Design Rationale: Cards serve as visual anchors that persist on the canvas. Unlike chat messages that scroll away, cards remain visible and can be referenced, moved, or connected to other cards.

3. Collaborative Annotations

Comments as Visual Overlays

Comments don't live in a separate chat panel—they appear as overlays directly on cards or map locations:

  • Card Comments: Attached to specific places, visible when hovering or clicking
  • Map Annotations: Pins can have comment threads visible on hover
  • User Avatars: Show who made each suggestion or comment
  • Real-time Updates: New comments appear instantly for all collaborators

Design Rationale: Context is preserved spatially. When someone says "Let's go to the first one!" others can see exactly which card they're referring to without scrolling through chat history.

4. Itinerary Building Interface

Visual Itinerary Construction

The canvas supports drag-and-drop itinerary building:

  • Day Containers: Collapsible sections for each day of the trip
  • Drag & Drop: Cards can be dragged into day containers to build the schedule
  • Route Visualization: When places are added to a day, the system automatically shows optimal routes on the map
  • Time Estimates: Travel time between locations appears as annotations

Design Rationale: Building an itinerary should feel like arranging puzzle pieces, not filling out a form. Visual manipulation makes the process intuitive and collaborative.

Key Design Decisions

1. Why Canvas Over Chat?

Early prototypes tested a chat-first interface with map embeds. Users found this confusing—they had to switch between chat and map views, losing context. The canvas approach keeps everything in one spatial context, making collaboration more intuitive.

2. Card Persistence

Unlike chat messages that scroll away, cards persist on the canvas. This design choice emerged from user testing where participants repeatedly asked "where was that place we discussed earlier?" Cards solve this by remaining visible and searchable.

3. Progressive Disclosure

Cards show essential information (name, rating, photo) by default, with details (full reviews, hours, menu) available on click. This prevents information overload while keeping the canvas scannable.

4. Real-time Collaboration Indicators

When someone is actively editing or commenting, their avatar appears on the card with a subtle animation. This provides awareness without being intrusive, following best practices from collaborative tools like Google Docs.

User Flow: Planning a Goa Trip

Complete User Journey

1. Initial Query

User A asks: "Show me the best places to drink beer in Goa"

→ System generates map with pins and creates cards for top-rated pubs

2. Collaborative Discussion

User B comments on "Soro - The village pub" card: "This looks great! 4.2 stars from 4,395 reviews"

User C adds: "Guys! We are going to the first one! - Ravi!"
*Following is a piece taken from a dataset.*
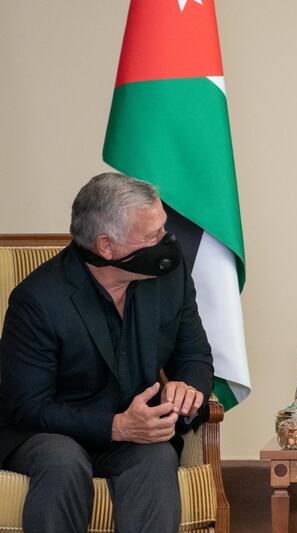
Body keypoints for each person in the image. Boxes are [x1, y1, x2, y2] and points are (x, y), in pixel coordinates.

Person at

→ Comments appear as overlays on the card, visible to all collaborators

3. Iterative Refinement

User A asks: "Can you add some historic spots as well! that capture Goa's history"

→ System generates new cards for historic locations (Fort Aguada, St. Augustine Tower, etc.)

→ Cards appear on canvas, maintaining spatial relationship to existing suggestions

4. Itinerary Building

Users drag cards into "Day 1" and "Day 2" containers

→ System automatically calculates routes and travel times

→ Map updates to show the planned itinerary with connecting lines

5. Finalization

Group reviews the visual itinerary, makes final adjustments

→ System generates shareable itinerary with map, schedule, and all decisions documented

Results & Impact

⏱️ Time Savings

Users reported 60% reduction in time spent planning group trips, from average 3 hours to 1.2 hours.

👥 Better Collaboration

89% of users found it easier to make decisions when they could see all options visually on the canvas.

🗺️ Spatial Understanding

Users could better understand geographic relationships between places, leading to more efficient route planning.

"Finally, a tool that thinks the way we think about trips—visually and collaboratively. No more lost links or 'which place did you mean?'" — Beta Tester, Age 32

Future Considerations

While the current design focuses on collaborative planning, future iterations could include:

Conclusion

Google Trips demonstrates how combining natural language processing (via Google Maps Grounding API) with spatial canvas interfaces can transform collaborative experiences. By moving away from linear chat-based planning to a visual, persistent canvas, we've created a tool that aligns with how people actually think about trips—spatially, collaboratively, and iteratively.

The key insight from this project is that collaboration tools shouldn't force users to adapt to the tool's constraints. Instead, they should adapt to how humans naturally think and communicate. For trip planning, that means preserving spatial context, enabling natural language queries, and making all information visible and referenceable—not buried in chat history.

This case study represents a conceptual design exploration. Google Maps Grounding API is a real technology, and the design patterns explored here could be implemented using this API in combination with collaborative canvas frameworks.